A origem do monumental santuário de estilo neoclássico, o primeiro fruto material português da solene definição dogmática – Braga foi a primeira cidade portuguesa a dedicar um monumento que testemunhou o regozijo do povo de Deus em terras de Santa Maria, ao ser proclamado o dogma da Imaculada Conceição –, teve origem quando, em 1863, o bracarense Padre Martinho da Silva teve a iniciativa de lançar a primeira pedra no cimo do monte para a construção dum pedestal para colocar uma estátua de Nossa Senhora da Imaculada Conceição, por quem tinha grande devoção. Contudo, à medida que a afluência de peregrinos ia aumentando, tornou-se necessária a construção de algo mais expressivo que o pedestal. Assim, em 1870, ergueu-se uma capela no local com 30 metros de comprimento e 18 de largura. Porém, depressa a capela se revelou desajustada face à grande mole de pessoas que a visitavam e, por isso, em 1890, iniciou-se a construção da atual Basílica, cujas obras, tendo demorado vários anos, só terminaram em 1953. Não obstante, nos anos 70, houve a necessidade de aumentar o espaço, construindo-se a Cripta no subsolo, inaugurada a 17 de junho de 1979 e que acolhe peregrinos nalguns eventos.

Do conjunto monumental do Santuário do Sameiro destaca-se a Basílica, construída em forma de cruz latina, onde sobressaem o zimbório e duas torres que contêm o carrilhão de sinos.

No interior existe o artístico sacrário de prata cinzelada de 1,32 metros e a imagem de Nossa Senhora com a coroa de 2,5 quilogramas em ouro maciço. A imagem, obra do escultor Eugénio Maccagnani, foi trazida de Roma em 1880, depois de benzida pelo Papa Pio IX. Lateralmente ao altar-mor, sobressaem os altares do Sagrado Coração de Jesus e de São José.

O templo é rodeado por um parque arborizado, jardins, cruzeiro, fontes, capela de ex-votos e edifícios de apoio, como a Casa das Estampas, o “Ecos do Sameiro” – jornal informativo do Santuário –, a Casa do Reitor, um restaurante e as instalações sanitárias para visitantes e peregrinos. E destaca-se, ainda, o Pórtico dos Doutores, constituído por 4 esculturas que representam os doutores da Igreja: António de Lisboa, Afonso Maria de Ligório, João de Claraval e Cirilo de Alexandria. E, no topo da ampla escadaria, pontificam os monumentos ao Sagrado Coração de Jesus e a Nossa Senhora da Conceição.

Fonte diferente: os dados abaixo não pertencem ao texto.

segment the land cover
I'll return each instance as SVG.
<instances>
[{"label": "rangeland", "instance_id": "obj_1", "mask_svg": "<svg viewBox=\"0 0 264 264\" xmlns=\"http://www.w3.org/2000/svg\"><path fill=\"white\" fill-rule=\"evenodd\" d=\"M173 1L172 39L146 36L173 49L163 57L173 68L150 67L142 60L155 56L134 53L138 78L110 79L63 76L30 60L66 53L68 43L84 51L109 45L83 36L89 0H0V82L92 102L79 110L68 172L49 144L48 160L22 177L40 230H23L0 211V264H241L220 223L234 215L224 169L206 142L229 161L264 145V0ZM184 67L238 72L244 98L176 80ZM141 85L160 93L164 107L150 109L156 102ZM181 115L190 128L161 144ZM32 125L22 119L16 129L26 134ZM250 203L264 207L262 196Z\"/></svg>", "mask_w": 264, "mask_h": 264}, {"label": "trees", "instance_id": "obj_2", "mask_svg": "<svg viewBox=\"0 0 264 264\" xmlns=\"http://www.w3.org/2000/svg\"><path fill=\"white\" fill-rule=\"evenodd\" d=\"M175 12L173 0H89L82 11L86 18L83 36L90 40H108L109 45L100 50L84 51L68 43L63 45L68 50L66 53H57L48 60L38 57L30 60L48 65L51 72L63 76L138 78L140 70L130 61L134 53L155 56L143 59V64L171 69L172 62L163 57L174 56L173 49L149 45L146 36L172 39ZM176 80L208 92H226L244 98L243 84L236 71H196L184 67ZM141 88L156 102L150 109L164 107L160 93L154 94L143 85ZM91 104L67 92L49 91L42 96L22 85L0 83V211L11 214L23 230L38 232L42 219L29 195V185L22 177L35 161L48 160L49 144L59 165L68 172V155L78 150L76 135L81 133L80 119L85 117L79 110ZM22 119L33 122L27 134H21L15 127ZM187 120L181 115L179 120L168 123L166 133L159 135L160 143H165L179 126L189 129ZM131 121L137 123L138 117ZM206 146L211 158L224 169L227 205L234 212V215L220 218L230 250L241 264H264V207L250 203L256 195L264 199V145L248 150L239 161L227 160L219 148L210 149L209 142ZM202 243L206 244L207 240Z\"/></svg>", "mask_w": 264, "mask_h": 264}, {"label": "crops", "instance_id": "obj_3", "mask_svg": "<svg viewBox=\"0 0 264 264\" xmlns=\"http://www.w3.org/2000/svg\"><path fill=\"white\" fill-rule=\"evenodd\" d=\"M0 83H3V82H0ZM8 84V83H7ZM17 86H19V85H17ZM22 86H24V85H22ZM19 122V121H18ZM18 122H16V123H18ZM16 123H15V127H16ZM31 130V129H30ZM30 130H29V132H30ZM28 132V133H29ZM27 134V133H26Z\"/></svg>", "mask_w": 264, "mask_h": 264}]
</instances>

O santuário tem sido enriquecido com obras de arte de várias sensibilidades artísticas e religiosas: na cripta, encontra-se o conjunto de azulejos de Querubim Lapa; o presbitério ostenta o grande painel de Oscar Casares, pintado entre 2005 e 2006, e as 4 grandes esculturas de São Miguel, São Rafael, São Gabriel e Anjo Custódio de Portugal, da autoria de Clara Meneres.

O Papa, São João Paulo II, que visitara o santuário a 15 de maio de 1982, concedeu-lhe, a 8 de dezembro de 2004, a Rosa de Ouro, distinção pontifícia atribuída a personalidades, santuários, igrejas ou cidades por serviços relevantes prestados à Igreja ou a bem da sociedade.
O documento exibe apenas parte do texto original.